* **TASK ITEM**
Rewrite the lines between the one holding "right shoulder: (49, 326, -7)" and the one holding "left knee: (218, 248, 28)", inclusive, swapping each "shoulder" for "shoulder joint" and keeping all else the same.
*** Opening EXTRACTED RECORDS ***
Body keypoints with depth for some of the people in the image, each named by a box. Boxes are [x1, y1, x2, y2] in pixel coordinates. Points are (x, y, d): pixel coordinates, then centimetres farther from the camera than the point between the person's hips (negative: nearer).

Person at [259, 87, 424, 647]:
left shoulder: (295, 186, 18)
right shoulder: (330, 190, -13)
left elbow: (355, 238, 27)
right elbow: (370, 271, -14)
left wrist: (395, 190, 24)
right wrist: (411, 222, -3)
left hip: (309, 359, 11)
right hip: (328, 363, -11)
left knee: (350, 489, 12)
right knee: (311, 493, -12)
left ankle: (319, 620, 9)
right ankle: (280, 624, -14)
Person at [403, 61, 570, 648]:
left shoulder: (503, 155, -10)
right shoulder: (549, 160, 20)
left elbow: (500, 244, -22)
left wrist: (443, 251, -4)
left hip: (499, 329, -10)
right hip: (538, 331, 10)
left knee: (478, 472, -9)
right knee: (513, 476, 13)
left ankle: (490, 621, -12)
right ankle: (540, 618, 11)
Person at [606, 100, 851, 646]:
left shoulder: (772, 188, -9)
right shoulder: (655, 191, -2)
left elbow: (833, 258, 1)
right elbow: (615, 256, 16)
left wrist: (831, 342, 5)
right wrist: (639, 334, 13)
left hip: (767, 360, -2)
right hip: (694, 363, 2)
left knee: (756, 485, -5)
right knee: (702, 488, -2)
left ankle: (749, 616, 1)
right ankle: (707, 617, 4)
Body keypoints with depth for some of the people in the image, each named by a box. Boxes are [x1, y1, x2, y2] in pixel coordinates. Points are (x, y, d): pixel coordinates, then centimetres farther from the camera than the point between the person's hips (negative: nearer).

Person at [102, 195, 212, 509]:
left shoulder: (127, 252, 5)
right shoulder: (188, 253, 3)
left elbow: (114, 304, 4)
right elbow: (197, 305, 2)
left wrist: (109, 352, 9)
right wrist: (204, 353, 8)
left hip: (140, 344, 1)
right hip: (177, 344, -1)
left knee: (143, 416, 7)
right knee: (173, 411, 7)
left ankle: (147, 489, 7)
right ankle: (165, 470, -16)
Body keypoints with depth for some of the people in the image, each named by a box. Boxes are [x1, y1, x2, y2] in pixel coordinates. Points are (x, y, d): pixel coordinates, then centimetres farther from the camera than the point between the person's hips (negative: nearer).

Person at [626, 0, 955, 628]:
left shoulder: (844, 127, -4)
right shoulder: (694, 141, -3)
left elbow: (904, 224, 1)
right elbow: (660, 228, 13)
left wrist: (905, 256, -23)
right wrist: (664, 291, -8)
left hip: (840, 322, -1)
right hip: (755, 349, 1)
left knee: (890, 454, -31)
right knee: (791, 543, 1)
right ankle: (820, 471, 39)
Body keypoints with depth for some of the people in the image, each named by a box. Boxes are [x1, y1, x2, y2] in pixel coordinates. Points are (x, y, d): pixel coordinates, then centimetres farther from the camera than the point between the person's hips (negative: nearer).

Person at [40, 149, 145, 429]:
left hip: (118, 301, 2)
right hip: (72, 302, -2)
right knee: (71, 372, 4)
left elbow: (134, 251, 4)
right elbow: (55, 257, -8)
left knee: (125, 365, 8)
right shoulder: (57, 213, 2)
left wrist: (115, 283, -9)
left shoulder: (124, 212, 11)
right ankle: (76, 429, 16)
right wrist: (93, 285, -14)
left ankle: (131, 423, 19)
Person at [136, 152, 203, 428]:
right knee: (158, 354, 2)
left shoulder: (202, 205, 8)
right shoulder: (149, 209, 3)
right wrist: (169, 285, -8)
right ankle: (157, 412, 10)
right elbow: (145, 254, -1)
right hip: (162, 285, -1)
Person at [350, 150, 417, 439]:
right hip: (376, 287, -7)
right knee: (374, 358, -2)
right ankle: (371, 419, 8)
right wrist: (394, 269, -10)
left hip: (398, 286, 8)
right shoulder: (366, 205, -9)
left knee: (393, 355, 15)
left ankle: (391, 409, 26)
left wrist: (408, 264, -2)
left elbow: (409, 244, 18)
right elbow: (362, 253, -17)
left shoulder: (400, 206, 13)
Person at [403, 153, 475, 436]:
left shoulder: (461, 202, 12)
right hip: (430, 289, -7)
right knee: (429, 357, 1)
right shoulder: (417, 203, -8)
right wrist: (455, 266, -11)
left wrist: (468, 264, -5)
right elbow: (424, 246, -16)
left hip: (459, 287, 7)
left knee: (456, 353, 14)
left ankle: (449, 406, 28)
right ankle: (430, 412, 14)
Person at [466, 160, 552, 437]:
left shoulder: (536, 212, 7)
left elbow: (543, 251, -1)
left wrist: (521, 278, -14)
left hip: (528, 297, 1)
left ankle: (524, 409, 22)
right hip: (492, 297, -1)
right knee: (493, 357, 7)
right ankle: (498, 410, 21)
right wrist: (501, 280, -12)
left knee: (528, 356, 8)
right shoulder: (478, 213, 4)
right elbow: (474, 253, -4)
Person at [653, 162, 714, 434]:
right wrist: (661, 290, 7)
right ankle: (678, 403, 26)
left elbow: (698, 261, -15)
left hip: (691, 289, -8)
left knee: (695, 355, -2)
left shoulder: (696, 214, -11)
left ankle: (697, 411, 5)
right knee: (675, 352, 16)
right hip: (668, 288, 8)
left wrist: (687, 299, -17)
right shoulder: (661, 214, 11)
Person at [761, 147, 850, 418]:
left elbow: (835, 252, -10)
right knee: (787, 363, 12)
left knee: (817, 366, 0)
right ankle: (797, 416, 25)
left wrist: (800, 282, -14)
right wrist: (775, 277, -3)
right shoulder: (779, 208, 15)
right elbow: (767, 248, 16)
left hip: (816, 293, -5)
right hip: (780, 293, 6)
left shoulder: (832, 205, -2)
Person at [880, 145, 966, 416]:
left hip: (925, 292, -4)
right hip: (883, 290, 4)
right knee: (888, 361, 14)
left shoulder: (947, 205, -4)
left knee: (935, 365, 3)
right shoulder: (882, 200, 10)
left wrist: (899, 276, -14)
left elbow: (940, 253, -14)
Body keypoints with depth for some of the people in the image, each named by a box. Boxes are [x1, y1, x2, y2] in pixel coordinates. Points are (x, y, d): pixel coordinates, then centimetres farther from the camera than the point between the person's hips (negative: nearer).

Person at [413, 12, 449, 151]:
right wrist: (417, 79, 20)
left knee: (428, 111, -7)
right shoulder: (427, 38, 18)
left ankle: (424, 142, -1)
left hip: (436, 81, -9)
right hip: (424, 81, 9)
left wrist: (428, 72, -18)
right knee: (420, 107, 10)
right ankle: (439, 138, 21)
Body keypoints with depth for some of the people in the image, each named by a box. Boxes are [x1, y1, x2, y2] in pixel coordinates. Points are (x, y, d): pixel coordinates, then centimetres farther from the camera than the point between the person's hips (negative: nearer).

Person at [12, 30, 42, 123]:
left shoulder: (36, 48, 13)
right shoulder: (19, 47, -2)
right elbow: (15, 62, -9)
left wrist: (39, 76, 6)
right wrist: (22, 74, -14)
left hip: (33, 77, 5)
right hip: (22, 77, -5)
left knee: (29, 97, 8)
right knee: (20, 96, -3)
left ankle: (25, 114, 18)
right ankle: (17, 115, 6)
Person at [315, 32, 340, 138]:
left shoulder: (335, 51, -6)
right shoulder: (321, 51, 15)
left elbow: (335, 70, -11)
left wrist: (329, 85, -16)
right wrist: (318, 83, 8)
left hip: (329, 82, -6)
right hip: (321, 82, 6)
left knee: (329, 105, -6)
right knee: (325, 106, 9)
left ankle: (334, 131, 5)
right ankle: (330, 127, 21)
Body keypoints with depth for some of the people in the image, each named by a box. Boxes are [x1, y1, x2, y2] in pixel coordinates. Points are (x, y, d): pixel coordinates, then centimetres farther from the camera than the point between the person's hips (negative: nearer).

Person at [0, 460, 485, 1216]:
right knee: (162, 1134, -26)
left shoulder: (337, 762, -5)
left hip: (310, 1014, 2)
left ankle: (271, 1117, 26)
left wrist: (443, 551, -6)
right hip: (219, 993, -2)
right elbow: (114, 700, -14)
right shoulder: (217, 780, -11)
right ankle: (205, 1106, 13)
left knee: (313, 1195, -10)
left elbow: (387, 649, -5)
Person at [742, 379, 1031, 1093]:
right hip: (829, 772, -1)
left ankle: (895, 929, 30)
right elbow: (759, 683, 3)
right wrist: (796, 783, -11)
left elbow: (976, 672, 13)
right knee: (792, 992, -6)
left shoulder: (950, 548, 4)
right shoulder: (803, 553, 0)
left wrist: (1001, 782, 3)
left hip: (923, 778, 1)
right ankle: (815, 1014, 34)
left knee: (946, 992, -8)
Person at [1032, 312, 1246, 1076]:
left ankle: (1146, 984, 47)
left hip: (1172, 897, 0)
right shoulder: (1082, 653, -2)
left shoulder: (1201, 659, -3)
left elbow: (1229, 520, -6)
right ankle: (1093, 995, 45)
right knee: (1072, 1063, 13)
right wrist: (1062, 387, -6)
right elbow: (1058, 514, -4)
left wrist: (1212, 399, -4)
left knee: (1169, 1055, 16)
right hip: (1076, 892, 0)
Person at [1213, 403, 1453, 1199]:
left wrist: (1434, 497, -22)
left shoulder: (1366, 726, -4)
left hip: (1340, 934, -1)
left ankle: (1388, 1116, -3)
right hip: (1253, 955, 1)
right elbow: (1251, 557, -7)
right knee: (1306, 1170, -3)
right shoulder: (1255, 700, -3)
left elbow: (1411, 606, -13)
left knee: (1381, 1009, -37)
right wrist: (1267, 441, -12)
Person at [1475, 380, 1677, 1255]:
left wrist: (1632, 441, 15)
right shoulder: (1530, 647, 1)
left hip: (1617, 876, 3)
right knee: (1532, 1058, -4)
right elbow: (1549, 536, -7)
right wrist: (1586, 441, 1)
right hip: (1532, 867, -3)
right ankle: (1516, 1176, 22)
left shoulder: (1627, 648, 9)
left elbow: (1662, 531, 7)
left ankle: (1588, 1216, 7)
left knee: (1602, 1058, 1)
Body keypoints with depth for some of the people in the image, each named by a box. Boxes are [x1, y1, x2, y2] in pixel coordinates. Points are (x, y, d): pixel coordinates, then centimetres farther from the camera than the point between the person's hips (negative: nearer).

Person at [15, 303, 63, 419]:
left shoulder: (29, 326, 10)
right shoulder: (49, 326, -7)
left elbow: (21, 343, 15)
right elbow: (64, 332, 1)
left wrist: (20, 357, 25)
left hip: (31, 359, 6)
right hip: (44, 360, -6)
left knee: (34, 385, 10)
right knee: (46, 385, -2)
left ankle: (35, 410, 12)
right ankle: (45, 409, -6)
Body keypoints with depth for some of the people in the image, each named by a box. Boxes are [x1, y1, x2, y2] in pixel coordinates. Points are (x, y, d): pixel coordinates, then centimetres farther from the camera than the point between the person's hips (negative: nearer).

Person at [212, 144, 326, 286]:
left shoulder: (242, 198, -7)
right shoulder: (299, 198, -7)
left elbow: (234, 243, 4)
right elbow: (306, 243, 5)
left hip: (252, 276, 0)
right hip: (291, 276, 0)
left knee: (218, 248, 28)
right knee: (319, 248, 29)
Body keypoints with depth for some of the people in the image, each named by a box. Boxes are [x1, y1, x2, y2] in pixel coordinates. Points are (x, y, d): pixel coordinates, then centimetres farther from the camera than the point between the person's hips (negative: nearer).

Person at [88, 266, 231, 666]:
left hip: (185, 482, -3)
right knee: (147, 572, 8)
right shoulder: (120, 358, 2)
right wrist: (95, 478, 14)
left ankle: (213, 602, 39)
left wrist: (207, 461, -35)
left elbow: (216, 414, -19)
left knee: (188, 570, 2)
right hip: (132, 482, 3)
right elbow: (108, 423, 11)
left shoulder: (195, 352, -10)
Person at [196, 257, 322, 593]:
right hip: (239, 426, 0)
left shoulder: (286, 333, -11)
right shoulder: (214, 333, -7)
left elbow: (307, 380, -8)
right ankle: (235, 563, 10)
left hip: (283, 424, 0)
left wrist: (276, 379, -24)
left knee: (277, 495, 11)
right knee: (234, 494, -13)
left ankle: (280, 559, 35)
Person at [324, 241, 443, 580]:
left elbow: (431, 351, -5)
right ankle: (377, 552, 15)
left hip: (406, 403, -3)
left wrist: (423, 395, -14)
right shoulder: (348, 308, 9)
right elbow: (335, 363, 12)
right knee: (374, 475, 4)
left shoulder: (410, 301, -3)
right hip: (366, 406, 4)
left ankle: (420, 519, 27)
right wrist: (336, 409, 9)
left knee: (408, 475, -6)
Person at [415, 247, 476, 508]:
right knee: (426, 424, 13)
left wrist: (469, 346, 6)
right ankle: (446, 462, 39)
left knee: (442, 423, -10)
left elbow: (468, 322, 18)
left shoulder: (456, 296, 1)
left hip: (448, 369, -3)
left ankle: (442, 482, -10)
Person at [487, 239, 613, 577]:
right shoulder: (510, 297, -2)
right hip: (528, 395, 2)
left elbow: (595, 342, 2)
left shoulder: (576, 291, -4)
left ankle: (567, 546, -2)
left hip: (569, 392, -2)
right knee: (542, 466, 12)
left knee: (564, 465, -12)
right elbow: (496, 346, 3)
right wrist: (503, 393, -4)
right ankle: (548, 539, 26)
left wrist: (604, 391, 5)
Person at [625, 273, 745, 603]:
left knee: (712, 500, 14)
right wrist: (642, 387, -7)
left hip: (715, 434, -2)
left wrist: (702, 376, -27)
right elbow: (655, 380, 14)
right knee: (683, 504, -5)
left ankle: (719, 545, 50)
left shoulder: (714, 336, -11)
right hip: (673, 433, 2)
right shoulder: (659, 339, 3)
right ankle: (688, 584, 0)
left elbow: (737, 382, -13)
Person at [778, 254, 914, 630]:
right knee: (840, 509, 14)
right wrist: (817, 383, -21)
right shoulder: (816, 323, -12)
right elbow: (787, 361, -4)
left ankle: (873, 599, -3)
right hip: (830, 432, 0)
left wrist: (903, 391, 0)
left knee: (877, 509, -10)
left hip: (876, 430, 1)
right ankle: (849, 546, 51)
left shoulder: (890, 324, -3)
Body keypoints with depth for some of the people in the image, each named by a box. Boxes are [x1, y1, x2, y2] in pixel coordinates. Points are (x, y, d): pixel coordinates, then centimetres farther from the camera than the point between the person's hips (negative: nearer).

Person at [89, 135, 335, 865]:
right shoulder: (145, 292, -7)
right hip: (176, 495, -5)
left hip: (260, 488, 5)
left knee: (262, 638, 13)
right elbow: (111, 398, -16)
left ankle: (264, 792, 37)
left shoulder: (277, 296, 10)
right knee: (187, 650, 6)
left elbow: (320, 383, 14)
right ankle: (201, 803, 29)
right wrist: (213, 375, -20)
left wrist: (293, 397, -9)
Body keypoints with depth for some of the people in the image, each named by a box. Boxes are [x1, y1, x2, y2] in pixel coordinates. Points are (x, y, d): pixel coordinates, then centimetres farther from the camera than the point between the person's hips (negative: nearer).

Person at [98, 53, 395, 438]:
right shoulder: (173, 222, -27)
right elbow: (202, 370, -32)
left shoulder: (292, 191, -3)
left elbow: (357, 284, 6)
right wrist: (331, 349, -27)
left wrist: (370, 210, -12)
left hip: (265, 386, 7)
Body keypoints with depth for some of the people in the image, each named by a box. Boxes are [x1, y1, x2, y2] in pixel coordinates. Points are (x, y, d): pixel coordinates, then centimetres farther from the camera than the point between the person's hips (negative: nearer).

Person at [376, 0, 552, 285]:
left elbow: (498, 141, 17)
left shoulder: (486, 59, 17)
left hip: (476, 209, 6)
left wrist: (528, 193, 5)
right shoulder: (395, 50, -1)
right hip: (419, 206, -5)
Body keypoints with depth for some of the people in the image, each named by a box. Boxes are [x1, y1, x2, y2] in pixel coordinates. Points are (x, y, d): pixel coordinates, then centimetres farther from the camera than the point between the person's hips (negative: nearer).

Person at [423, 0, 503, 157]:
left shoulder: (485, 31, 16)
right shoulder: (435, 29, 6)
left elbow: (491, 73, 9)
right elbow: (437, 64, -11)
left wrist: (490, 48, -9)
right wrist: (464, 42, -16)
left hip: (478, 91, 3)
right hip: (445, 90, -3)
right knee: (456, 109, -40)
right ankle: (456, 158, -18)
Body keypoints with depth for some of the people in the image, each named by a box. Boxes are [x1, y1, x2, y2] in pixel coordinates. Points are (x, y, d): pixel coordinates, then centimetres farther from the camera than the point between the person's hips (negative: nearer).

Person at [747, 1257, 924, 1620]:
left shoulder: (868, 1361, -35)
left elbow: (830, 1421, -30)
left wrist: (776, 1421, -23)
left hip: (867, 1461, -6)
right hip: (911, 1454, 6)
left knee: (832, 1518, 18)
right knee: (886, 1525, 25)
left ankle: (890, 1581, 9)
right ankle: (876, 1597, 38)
*** Closing EXTRACTED RECORDS ***
* **RESPONSE TO THIS TASK**
right shoulder joint: (49, 326, -7)
left elbow: (21, 343, 15)
right elbow: (64, 332, 1)
left wrist: (20, 357, 25)
left hip: (31, 359, 6)
right hip: (44, 360, -6)
left knee: (34, 385, 10)
right knee: (46, 385, -2)
left ankle: (35, 410, 12)
right ankle: (45, 409, -6)
Body keypoints with depth for some of the people in the image, each named by a box. Boxes are [x1, y1, x2, y2] in pixel coordinates. Points are (x, y, d): pixel coordinates, then centimetres farther from the camera than the point between the person's hips (negative: nearer).

Person at [212, 144, 326, 286]:
left shoulder joint: (242, 198, -7)
right shoulder joint: (299, 198, -7)
left elbow: (234, 243, 4)
right elbow: (306, 243, 5)
left hip: (252, 276, 0)
right hip: (291, 276, 0)
left knee: (218, 248, 28)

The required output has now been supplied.